The Evil We Love (Tales from the Shadowhunter Academy, #5)

“No. You don’t call me Izzy, you don’t send me letters, you don’t follow me into dark corridors and try to save me from rats.”


“Trust me, we see a rat, it’s every man for himself.”

Isabelle looked like she wanted to feed him to the giant slug. “My point, Simon Lewis, is that you and I are strangers now, just like you wanted it.”

“If that’s true, then what are you doing here?”

Isabelle looked incredulous. “It’s one thing for Jace to believe the world revolves around him, but come on. I know you love fantasy, Simon, but the suspension of disbelief can only go so far.”

“This is my school, Isabelle,” Simon said. “And you’re my—”

She just stared at him, as if defying him to come up with a noun that would justify the possessive.

This wasn’t going the way he’d planned.

“Okay, then, why are you here? And why are you being so nice to all my, uh, friends?”

“Because my father’s forcing me to be here,” she said. “Because I guess he thinks some delightful father-daughter bonding time in a slime-covered pit will make me forget that he’s a deadbeat adulterer who ditched his family. And I’m being nice to your friends because I’m a nice person.”

Now it was Simon who looked incredulous.

“Okay, I’m not,” she admitted. “But I’ve never actually been to school, you know. I figured if I have to be here, I might as well make the best of it. See what I’m missing. Is that enough information for you?”

“I get that you’re mad at me, but—”

She shook her head. “You don’t get it. I’m not mad at you. I’m not anything at you, Simon. You asked me to accept that you were a different person now, someone who I don’t know. So I’ve accepted that. I loved someone—he’s gone now. You’re nobody I know, and, as far as I can tell, nobody I need to know. I’ll only be here a few days, and then we never need to see each other again. How about we don’t make it harder than it has to be?”

He couldn’t quite catch his breath.

I loved someone, she’d said, and it was the closest she—or any girl—had ever come to saying I love you to Simon.

Except that it wasn’t close at all, was it?

It was a world away.

“Okay.” It was the only word he could force out, but she was already walking on down the corridor. She didn’t need his permission to be a stranger; she didn’t need anything from him. “You’re going the wrong way!” he called after her. He didn’t know where she wanted to go, but there seemed little chance she wanted to go slug-ward.

“They’re all wrong,” she called back, without turning around.

He tried to sense some subtext in her words, a glimmer of pain. Something that would give the lie to her claim, betray the feelings she still harbored for him—prove this was as hard and confusing for her as it was for him.

But the suspension of disbelief could only go so far.

*

Isabelle had said she wanted to make the best of her time at the Academy, and she’d proposed they not make it any harder than it needed to be. Unfortunately, Simon soon discovered, these two things were mutually exclusive. Because Isabelle’s version of making the best of things involved Isabelle stretched out like a cat on one of the student lounge’s musty leather couches, surrounded by sycophants, Isabelle partaking in George’s illicit supply of scotch and inviting the others to do so as well, so that soon all of Simon’s friends and enemies were drunk and giddy and in much too good a mood for his liking.
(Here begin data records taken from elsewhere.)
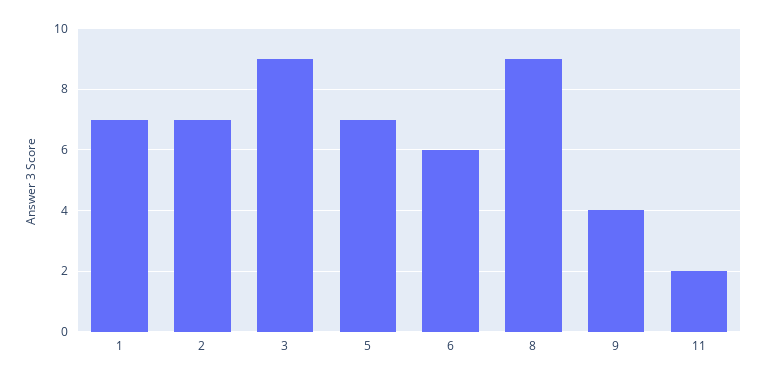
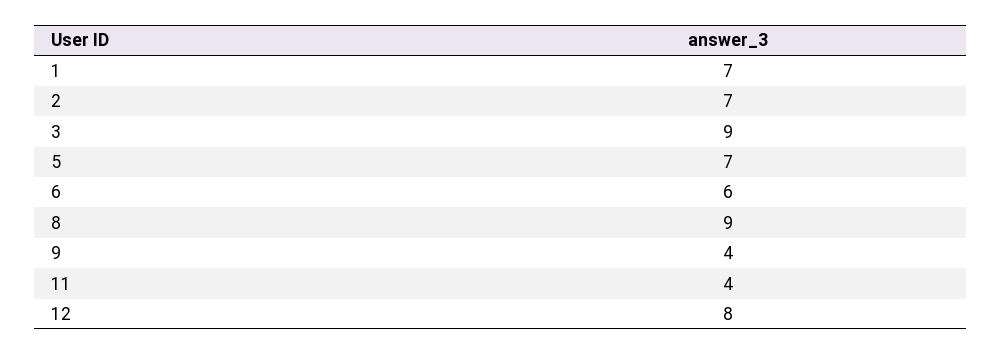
  {
    "1": 7,
    "2": 7,
    "3": 9,
    "5": 7,
    "6": 6,
    "8": 9,
    "9": 4,
-   "11": 2
+   "11": 4,
+   "12": 8
  }

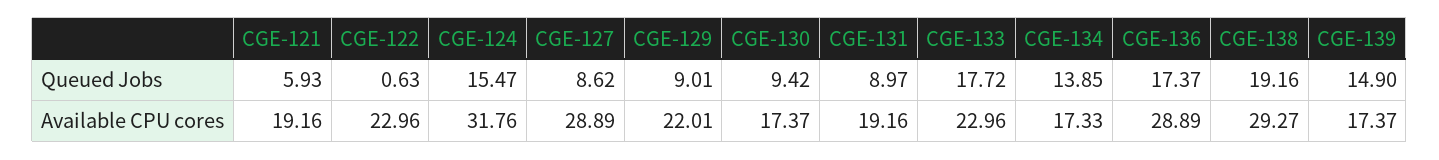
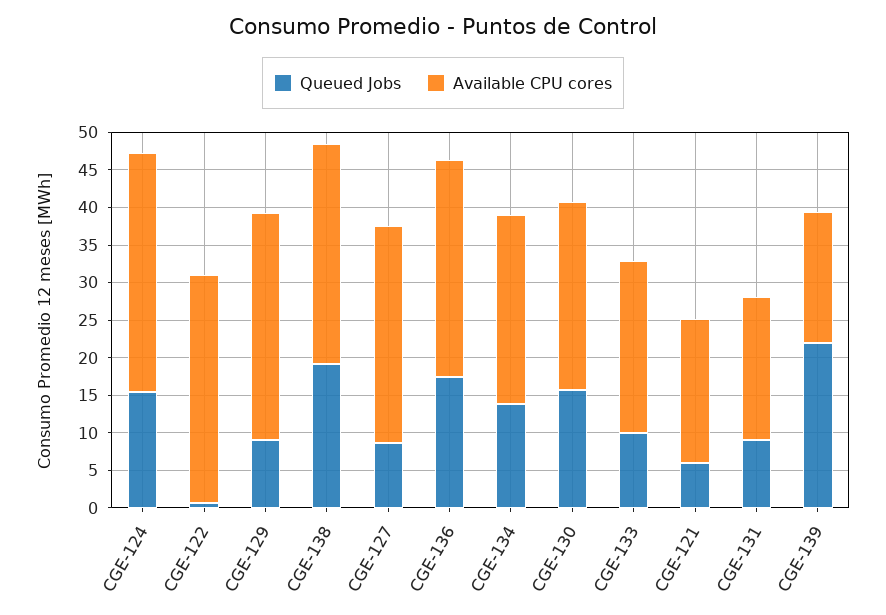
  {
    "Queued Jobs": {
      "CGE-121": 5.93,
      "CGE-122": 0.63,
      "CGE-124": 15.47,
      "CGE-127": 8.62,
      "CGE-129": 9.01,
-     "CGE-130": 9.42,
+     "CGE-130": 15,
      "CGE-131": 8.97,
-     "CGE-133": 17.72,
+     "CGE-133": 10,
      "CGE-134": 13.85,
      "CGE-136": 17.37,
      "CGE-138": 19.16,
-     "CGE-139": 14.9
+     "CGE-139": 22.5
    },
    "Available CPU cores": {
      "CGE-121": 19.16,
-     "CGE-122": 22.96,
+     "CGE-122": 30,
      "CGE-124": 31.76,
      "CGE-127": 28.89,
-     "CGE-129": 22.01,
+     "CGE-129": 30,
-     "CGE-130": 17.37,
+     "CGE-130": 25,
      "CGE-131": 19.16,
      "CGE-133": 22.96,
-     "CGE-134": 17.33,
+     "CGE-134": 25,
      "CGE-136": 28.89,
      "CGE-138": 29.27,
      "CGE-139": 17.37
    }
  }

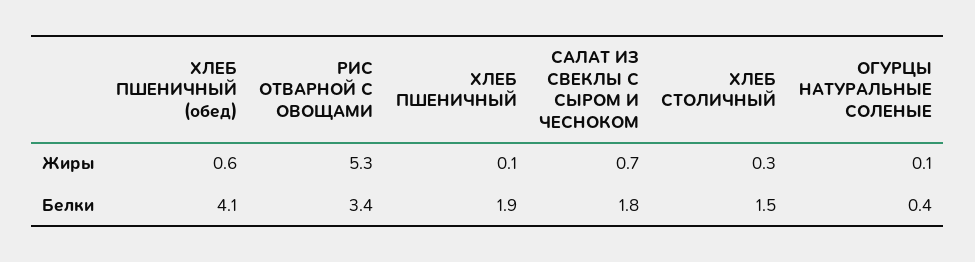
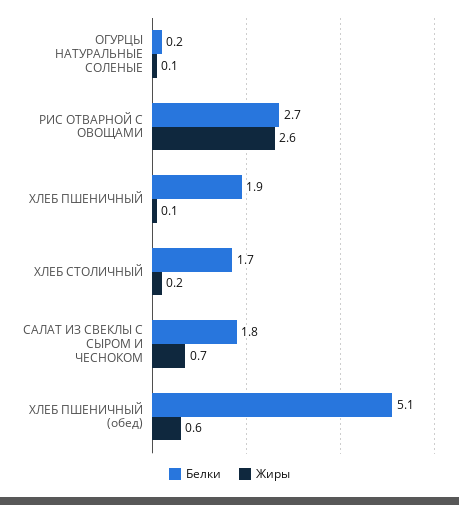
  {
    "Жиры": {
      "ХЛЕБ ПШЕНИЧНЫЙ (обед)": 0.6,
-     "РИС ОТВАРНОЙ С ОВОЩАМИ": 5.3,
+     "РИС ОТВАРНОЙ С ОВОЩАМИ": 2.6,
      "ХЛЕБ ПШЕНИЧНЫЙ": 0.1,
      "САЛАТ ИЗ СВЕКЛЫ С СЫРОМ И ЧЕСНОКОМ": 0.7,
-     "ХЛЕБ СТОЛИЧНЫЙ": 0.3,
+     "ХЛЕБ СТОЛИЧНЫЙ": 0.2,
      "ОГУРЦЫ НАТУРАЛЬНЫЕ СОЛЕНЫЕ": 0.1
    },
    "Белки": {
-     "ХЛЕБ ПШЕНИЧНЫЙ (обед)": 4.1,
+     "ХЛЕБ ПШЕНИЧНЫЙ (обед)": 5.1,
-     "РИС ОТВАРНОЙ С ОВОЩАМИ": 3.4,
+     "РИС ОТВАРНОЙ С ОВОЩАМИ": 2.7,
      "ХЛЕБ ПШЕНИЧНЫЙ": 1.9,
      "САЛАТ ИЗ СВЕКЛЫ С СЫРОМ И ЧЕСНОКОМ": 1.8,
-     "ХЛЕБ СТОЛИЧНЫЙ": 1.5,
+     "ХЛЕБ СТОЛИЧНЫЙ": 1.7,
-     "ОГУРЦЫ НАТУРАЛЬНЫЕ СОЛЕНЫЕ": 0.4
+     "ОГУРЦЫ НАТУРАЛЬНЫЕ СОЛЕНЫЕ": 0.2
    }
  }

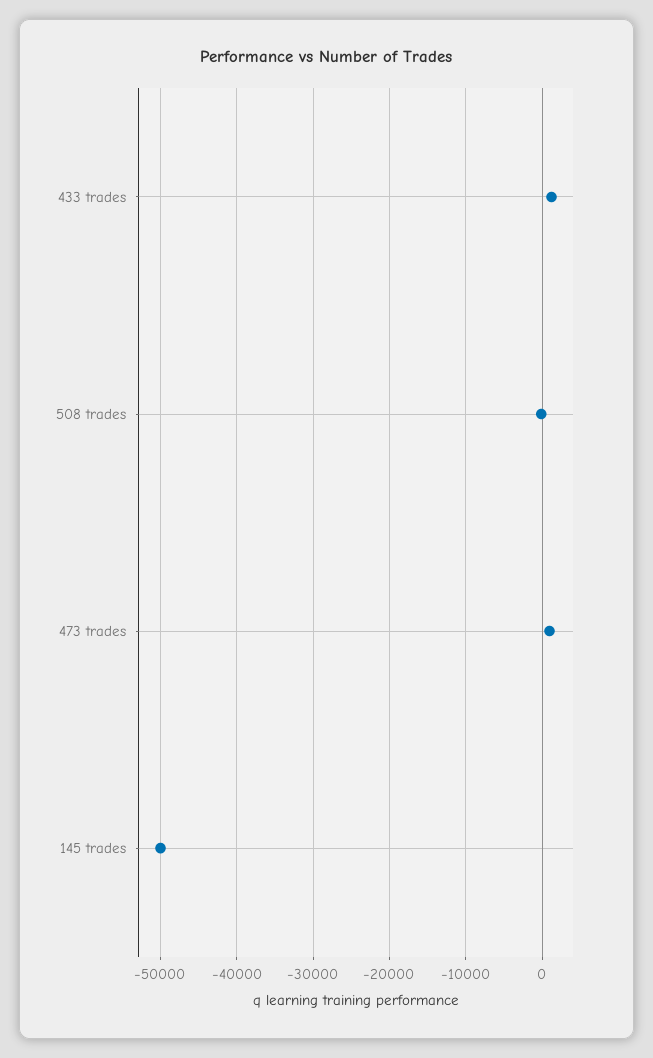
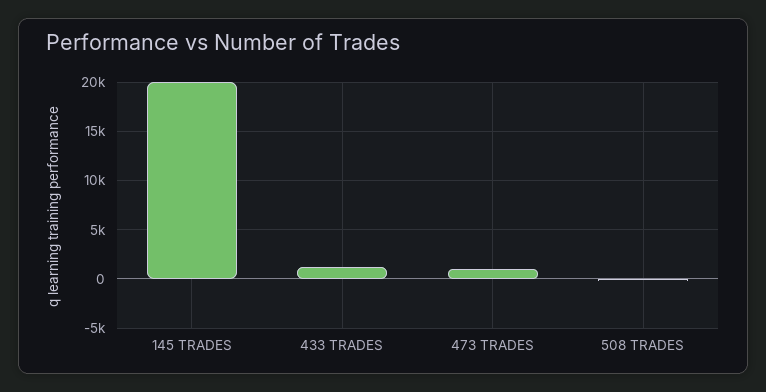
  {
    "433 trades": 1000,
    "508 trades": 0,
    "473 trades": 1000,
-   "145 trades": -50000
+   "145 trades": 20000
  }

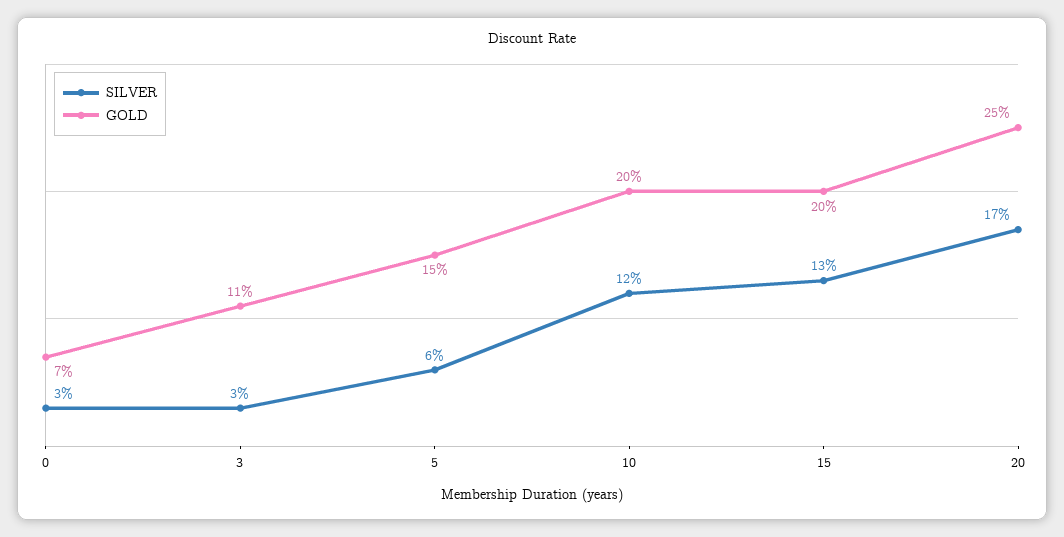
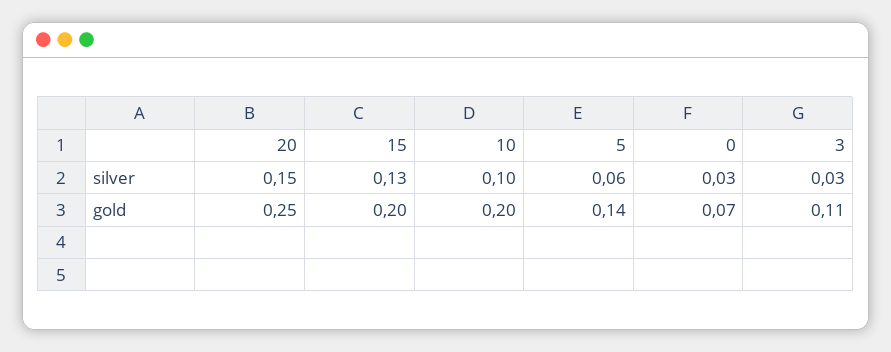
  {
    "SILVER": {
      "0": 0.03,
      "3": 0.03,
      "5": 0.06,
-     "10": 0.12,
+     "10": 0.1,
      "15": 0.13,
-     "20": 0.17
+     "20": 0.15
    },
    "GOLD": {
      "0": 0.07,
      "3": 0.11,
-     "5": 0.15,
+     "5": 0.14,
      "10": 0.2,
      "15": 0.2,
      "20": 0.25
    }
  }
Making the best of things apparently meant encouraging Julie to flirt with George and teaching Marisol how to smash statuary with a whip and, worst of all, agreeing to “maybe” be Jon Cartwright’s date for the end-of-year party later in the week.

Simon wasn’t sure whether any of this was harder than it needed to be—who knew what qualified as needed to be?—but it was excruciating.

“So, when does the real fun start?” Isabelle finally said.

Jon waggled his eyebrows. “Just say the word.”